A Câmara Municipal do Funchal assinalou hoje o Dia Mundial da Árvore e da Floresta, com uma visita da vereadora do Ambiente, Idalina Perestrelo, ao Parque Ecológico do Funchal, para acompanhar o programa de actividades que decorre no parque ao longo de todo o mês de Março.

A autarca salientou, na ocasião, o Parque Ecológico do Funchal como “um exemplo de preservação da natureza, reflexo do trabalho que tem sido desenvolvido ao longo de vários anos pela autarquia, de que é um excelente exemplo a reflorestação de 400 hectares que está neste momento em curso, num investimento de cerca de 1,4 milhões de euros.”
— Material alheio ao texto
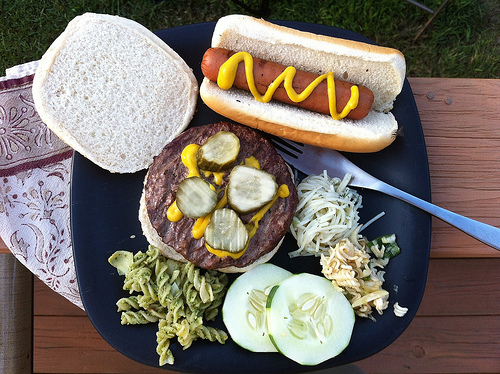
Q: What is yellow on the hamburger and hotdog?
A: Mustard.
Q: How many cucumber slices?
A: Two.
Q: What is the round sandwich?
A: A hamburger.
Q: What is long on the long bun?
A: A hotdog.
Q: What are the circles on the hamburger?
A: Pickles.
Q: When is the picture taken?
A: Daytime.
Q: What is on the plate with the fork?
A: Food.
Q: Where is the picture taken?
A: At a picnic.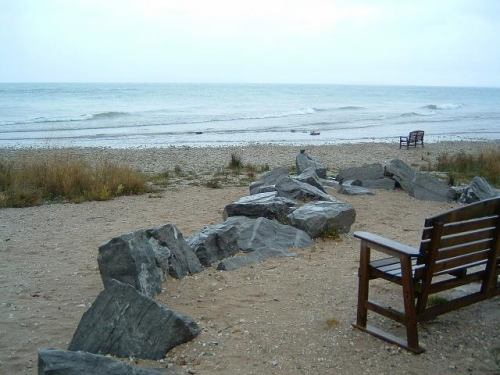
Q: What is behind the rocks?
A: A bench.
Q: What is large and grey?
A: Rocks.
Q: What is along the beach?
A: Shoreline.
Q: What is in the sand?
A: Rocks.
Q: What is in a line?
A: Rocks.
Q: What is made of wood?
A: A bench.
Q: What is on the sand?
A: Rocks.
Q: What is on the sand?
A: A bench.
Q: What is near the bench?
A: Grass.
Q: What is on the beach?
A: Rocks.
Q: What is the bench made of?
A: Wood.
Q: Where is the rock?
A: On the sand.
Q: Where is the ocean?
A: In the back.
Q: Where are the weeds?
A: Near the beach.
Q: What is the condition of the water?
A: Wavy.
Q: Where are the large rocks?
A: On the beach.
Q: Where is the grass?
A: On the beach.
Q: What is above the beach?
A: The sky.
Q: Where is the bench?
A: On the beach.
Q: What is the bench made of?
A: Wood.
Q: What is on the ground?
A: Sand.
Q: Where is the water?
A: At the beach.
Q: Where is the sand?
A: At the beach.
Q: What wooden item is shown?
A: A bench.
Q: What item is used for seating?
A: A bench.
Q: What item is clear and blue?
A: The sky.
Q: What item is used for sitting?
A: A bench.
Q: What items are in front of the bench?
A: Rocks.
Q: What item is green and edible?
A: Grass.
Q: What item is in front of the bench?
A: Rocks.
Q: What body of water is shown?
A: The ocean.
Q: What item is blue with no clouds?
A: The sky.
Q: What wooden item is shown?
A: A bench.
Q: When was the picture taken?
A: Daytime.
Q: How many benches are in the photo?
A: Two.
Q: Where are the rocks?
A: On the ground.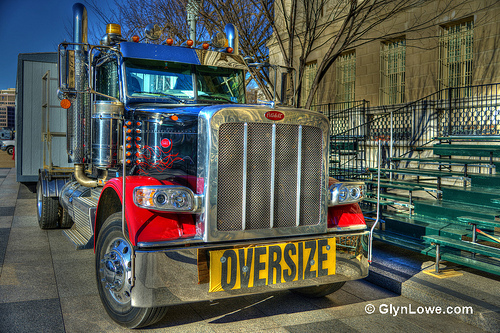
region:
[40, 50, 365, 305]
A truck is parked by the bleachers.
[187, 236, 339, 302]
A yellow sign with big letter in front of the truck.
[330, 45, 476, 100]
The buildings has window.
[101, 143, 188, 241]
The truck is red.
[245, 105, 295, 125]
The truck has a red logo on it.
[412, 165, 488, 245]
The bleachers is green.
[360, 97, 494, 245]
The bleachers is in front of the building.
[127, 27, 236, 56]
The lights on top of the truck.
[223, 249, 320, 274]
The sign has black writing.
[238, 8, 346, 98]
The tree is bare.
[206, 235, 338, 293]
The yellow sign on the front of the diesel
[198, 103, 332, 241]
The over sized grill in front of the truck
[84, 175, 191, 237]
The red cover to the tire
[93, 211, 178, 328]
The tire to the diesel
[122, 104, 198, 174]
The black hood of the diesel had red designs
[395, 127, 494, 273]
A seating of green benches and steps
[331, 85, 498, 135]
The color of the railing is black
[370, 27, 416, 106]
A large window to a tall building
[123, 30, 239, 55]
The lights on top of the truck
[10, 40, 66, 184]
The load on the back of the diesel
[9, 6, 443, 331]
large truck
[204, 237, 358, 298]
black and yellow sign on the bumper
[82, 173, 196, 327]
red paint above the wheel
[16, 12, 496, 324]
truck parked next to bleachers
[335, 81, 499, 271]
a set of bleachers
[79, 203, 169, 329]
large front wheel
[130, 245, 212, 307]
reflection in the silver bumper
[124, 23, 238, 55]
row of small orange lights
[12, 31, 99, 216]
white and gray trailer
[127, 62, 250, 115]
windshield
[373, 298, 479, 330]
Name of site that provides the picture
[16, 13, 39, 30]
A clear blue sky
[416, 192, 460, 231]
Small section of green bleachers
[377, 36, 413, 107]
One of the windows of the building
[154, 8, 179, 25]
Few brown branches on the tree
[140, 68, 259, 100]
Front window of the truck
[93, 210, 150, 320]
Front right wheel of the truck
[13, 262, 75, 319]
Gray and black tiled sidewalk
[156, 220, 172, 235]
Red part of the truck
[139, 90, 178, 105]
Right windshield wiper of truck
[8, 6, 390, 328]
a very large truck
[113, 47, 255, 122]
the front windshield of a truck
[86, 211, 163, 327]
the front tire of a truck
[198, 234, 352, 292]
a yellow and black oversize sign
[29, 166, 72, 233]
the rear tire on the cab of a truck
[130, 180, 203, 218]
the headlight on a truck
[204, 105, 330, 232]
the grill of a truck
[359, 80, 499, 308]
green and silver bleachers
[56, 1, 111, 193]
the muffler on a truck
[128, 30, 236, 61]
the caution lights on a truck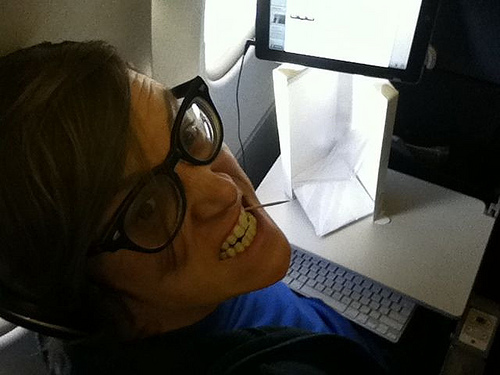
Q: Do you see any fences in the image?
A: No, there are no fences.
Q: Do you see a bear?
A: No, there are no bears.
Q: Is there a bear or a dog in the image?
A: No, there are no bears or dogs.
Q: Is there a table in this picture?
A: Yes, there is a table.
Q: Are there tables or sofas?
A: Yes, there is a table.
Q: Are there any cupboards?
A: No, there are no cupboards.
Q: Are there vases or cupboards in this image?
A: No, there are no cupboards or vases.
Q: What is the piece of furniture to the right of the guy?
A: The piece of furniture is a table.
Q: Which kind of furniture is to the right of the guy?
A: The piece of furniture is a table.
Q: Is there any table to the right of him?
A: Yes, there is a table to the right of the guy.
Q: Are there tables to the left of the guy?
A: No, the table is to the right of the guy.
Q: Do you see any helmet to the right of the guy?
A: No, there is a table to the right of the guy.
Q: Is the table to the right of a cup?
A: No, the table is to the right of a guy.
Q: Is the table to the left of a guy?
A: No, the table is to the right of a guy.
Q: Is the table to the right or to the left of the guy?
A: The table is to the right of the guy.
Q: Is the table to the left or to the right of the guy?
A: The table is to the right of the guy.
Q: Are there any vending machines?
A: No, there are no vending machines.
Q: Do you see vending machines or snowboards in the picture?
A: No, there are no vending machines or snowboards.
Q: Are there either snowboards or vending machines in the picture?
A: No, there are no vending machines or snowboards.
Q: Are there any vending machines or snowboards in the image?
A: No, there are no vending machines or snowboards.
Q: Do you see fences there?
A: No, there are no fences.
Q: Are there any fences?
A: No, there are no fences.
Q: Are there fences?
A: No, there are no fences.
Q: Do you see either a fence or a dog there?
A: No, there are no fences or dogs.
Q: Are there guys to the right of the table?
A: No, the guy is to the left of the table.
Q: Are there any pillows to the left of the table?
A: No, there is a guy to the left of the table.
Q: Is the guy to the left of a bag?
A: No, the guy is to the left of the table.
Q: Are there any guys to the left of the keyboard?
A: Yes, there is a guy to the left of the keyboard.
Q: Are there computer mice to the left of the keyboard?
A: No, there is a guy to the left of the keyboard.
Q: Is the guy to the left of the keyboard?
A: Yes, the guy is to the left of the keyboard.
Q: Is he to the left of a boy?
A: No, the guy is to the left of the keyboard.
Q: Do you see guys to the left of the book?
A: Yes, there is a guy to the left of the book.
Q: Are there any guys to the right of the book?
A: No, the guy is to the left of the book.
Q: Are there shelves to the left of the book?
A: No, there is a guy to the left of the book.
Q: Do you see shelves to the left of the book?
A: No, there is a guy to the left of the book.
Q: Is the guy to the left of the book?
A: Yes, the guy is to the left of the book.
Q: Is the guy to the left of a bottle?
A: No, the guy is to the left of the book.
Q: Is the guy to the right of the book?
A: No, the guy is to the left of the book.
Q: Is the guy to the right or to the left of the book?
A: The guy is to the left of the book.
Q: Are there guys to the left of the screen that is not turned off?
A: Yes, there is a guy to the left of the screen.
Idalina Perestrelo considerou, na ocasião, que o Parque Ecológico é “um espaço especial para a cidade do Funchal, que proporciona momentos únicos associados à natureza e ao património natural do concelho. É essencial estar informado para saber como proteger e conservar este nosso património, e é por isso que a CMF tem apostado tanto na sensibilização das várias faixas etárias, através da dinamização de actividades que potenciem a recuperação e protecção do parque natural do Município”, assegurou.

“Ao longo deste mês, e durante a Semana da Árvore em especial, teremos mais de mil participantes de 26 instituições a integrar as actividades de sensibilização e de conservação no Parque, uma prova de que o trabalho municipal está a ser bem feito, mas também de que há cada vez mais vontade de agir e participar”, avançou Idalina Perestrelo, recordando que “a autarquia está no terreno ao longo de todo o ano, com acções que vão desde a reflorestação, passando pela preparação das plantas em viveiro e pela limpeza de plantas invasoras, num trabalho integrado e bem planeado, que está a dar frutos.”

A vereadora alertou, por fim, para “a existência de zonas críticas que carecem de intervenção, nomeadamente no chamado Tampão Verde, que foi criado pelo Governo Regional na transição entre a malha urbana e a área florestal do Funchal. Estamos a falar de um investimento avultado do Governo Regional, mas que não teve consequência, porque temos, neste momento, centenas de hectares infestados por eucaliptos nesta zona, logo é impreterível a intervenção, reconvertendo-se estas áreas que são de extrema importância em termos de prevenção contra incêndios para a cidade do Funchal.”